Führungen zum Russenlager

Mitten im Rehburger Forst haben im Zweiten Weltkrieg viele sowjetische Kriegsgefangene ihr Leben gelassen. Im Arbeitskommando 5790, einem von tausenden Lagern, die die Nazis einrichteten. Seit einem Jahr recherchieren wir zu und graben wir an diesem Ort. Erstmals laden wir nun zu Führungen ein: Für Sonntag, 12. Juni, und Sonntag, 26. Juni, jeweils 15 Uhr.

 

 

 Eine unberührte Waldfläche haben wir vor einem Jahr vorgefunden. Wir mussten genau hinschauen, um unter Moos einen einzelnen Ziegelstein hervorlugen zu sehen. Nach einer Woche gemeinsamer Grabungen lag nicht nur dieser Ziegel frei: Der Grundriss eines kleinen Gebäudes, vermutlich der Lagerküche, lag offen vor uns. Seitdem haben wir an vielen Stellen an der Oberfläche des Waldbodens gekratzt und haben nahezu eintausend Funde eingesammelt von denen jeder ein Hinweis darauf ist, dass dieses Lager existiert hat. 

 Fensterglasscherben, Nägel und Schrauben verraten uns manches über die Lage der Gebäude, die dort tief im Wald errichtet wurden. Die Reste einer Kaffeekanne, eine verrostete Nivea-Dose und eine Maggi-Flasche zeigen uns, wo die Lagerwächter sich aufgehalten haben. Die Kopeke, die vor rund 80 Jahren verloren ging, ist eines der wenigen Zeugnisse von denen, die dort eingepfercht und zur Arbeit gezwungen wurden. Was haben die vielen Schuhe für Männer, Frauen und Kinder zu bedeuten, die der Waldboden nahezu konserviert hat? "Ein Schuster unter den Gefangenen, der den Rehburgern die Schuhe gerichtet hat", mutmaßt Gabriele Arndt-Sandrock, die die Führungen anbietet.

 

 Viele solcher Vermutungen haben wir angestellt, seit wir begonnen haben, im Arbeitskommando 5790 des Stalag XC Nienburg zu graben. Was hat es mit den vier riesigen Fundamenten auf sich, die bis in eine Tiefe von 1,70 Metern reichen? Ein Wachturm? Ein Funkturm? Oder einer, der dazu diente, Brände im Wald frühzeitig zu entdecken? Mit jedem Fund tauchen neue Fragen auf. „Eine Arbeit, die niemals beendet sein wird“, hat Kommunalarchäologe Daniel Lau zu uns gesagt. 

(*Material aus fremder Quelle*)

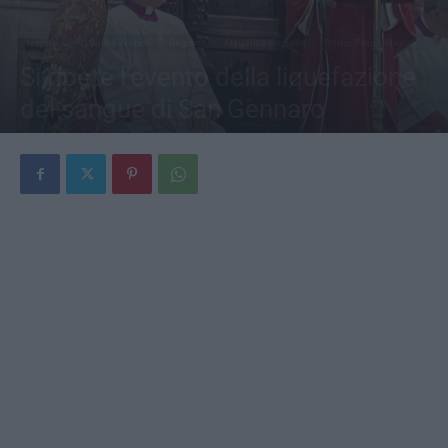
Napoli
Attualità Napoli
Regione
Attualità Regione
Primo Piano Napoli
Si ripete l’evento della liquefazione
del sangue di San Gennaro
Di
Redazione
-
2 Maggio 2026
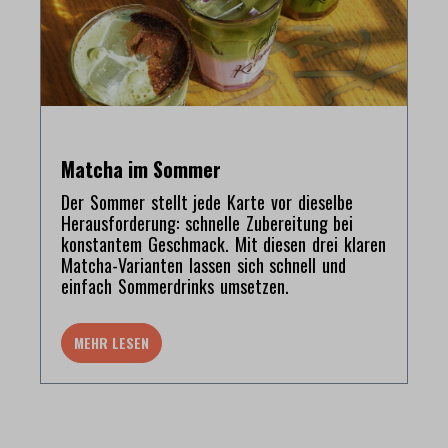
Matcha im Sommer
Der Sommer stellt jede Karte vor dieselbe
Herausforderung: schnelle Zubereitung bei
konstantem Geschmack. Mit diesen drei klaren
Matcha-Varianten lassen sich schnell und
einfach Sommerdrinks umsetzen.
MEHR LESEN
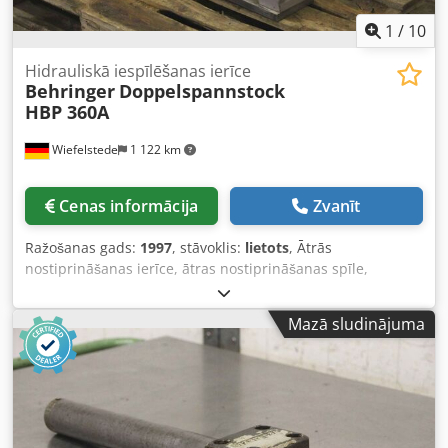
1
/
10
Hidrauliskā iespīlēšanas ierīce
Behringer
Doppelspannstock
HBP 360A
Wiefelstede
1 122 km
Cenas informācija
Zvanīt
Ražošanas gads:
1997
, stāvoklis:
lietots
, Ātrās
nostiprināšanas ierīce, ātras nostiprināšanas spīle,
hidrauliskā nostiprināšanas ierīce, nostiprināšanas ierīce
lentzāģa automātam, hidrauliskā dubultā spīle -
Mazā sludinājuma
Nostiprināšanas ierīce: Hidrauliskā dubultā spīle no
Behringer HBP 360 A lentzāģa automāta Djdpfxjgbvnvo
Aprekr -Spīles dziļums: līdz aptuveni 380 mm -Izmēri: skatīt
fotogrāfijas -Ārējie izmēri: 400/1130/A665 mm -Svars: 192
kg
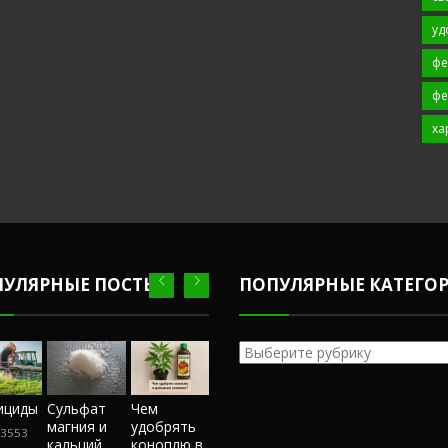
уд
фе
фе
ха
ПУЛЯРНЫЕ ПОСТЫ
ПОПУЛЯРНЫЕ КАТЕГО
Популярные
категории
Честный
ициды
Сульфат
Чем
Фунгициды
Сульфат
обзор
магния и
удобрять
магния и
3553
243553
магазина
кальций
коноплю в
кальций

 Der Lösung einiger Rätsel haben wir uns in unserem Grabungsteam annähern können. Auch dadurch, dass wir während der Arbeit mit Spitzkelle, Bürste und Fingerspitzengefühl geredet und versucht haben, unsere Funde in Zusammenhang mit Archivunterlagen und Berichten von Zeitzeugen zu bringen. Und indem jeder und jede von uns sein ganz eigenes Wissen, seine eigenen Kompetenzen eingebracht hat.

 

 

Längst wissen wir, dass dieses Lager im November 1941 eingerichtet wurde, haben aber nichts über dessen Auflösung erfahren können. Wir wissen, dass ausschließlich sowjetische Gefangene dorthin kamen. Und dass die Verhältnisse in dem Lager derart menschenverachtend waren, dass allein im ersten Winter 25 Gefangene im Rehburger Forst starben. Von vielen kennen wir die Namen und würden gerne über jeden einzelnen von ihnen mehr erfahren. Die Hoffnung darauf, einige ihrer Familien ausfindig zu machen, hat sich für uns mit Beginn des Ukraine-Krieges aber leider auf unabsehbare Zeit zerschlagen. 

 Und was ist mit denjenigen, die diese Kriegsgefangenen bewachten und zur Arbeit antrieben? Auch zu diesen Fragen haben wir erste Erkenntnisse. Wer sie waren. Was sie getan haben. Blitzlichter, viele Fragezeichen, gelegentlich eine Auskunft von Rehburgern, die damals noch Kinder waren. Das ist unser Kenntnistand.

 

 Nach dem ersten Jahr unserer Grabungen und Recherchen laden wir nun zu Führungen in dieses Arbeitskommando 5790 ein. Anmeldungen für den 12. und den 26. Juni nehmen wir per E-Mail unter arbeitskreis@stolpersteine-rehburg-loccum.de an. Den Treffpunkt teilen wir allen mit, die sich mit ihren Kontaktdaten bei uns angemeldet haben. Teilnehmer stellen sich bitte auf einen Fußmarsch von rund zwei Kilometern über Waldwege bis zum Lager ein.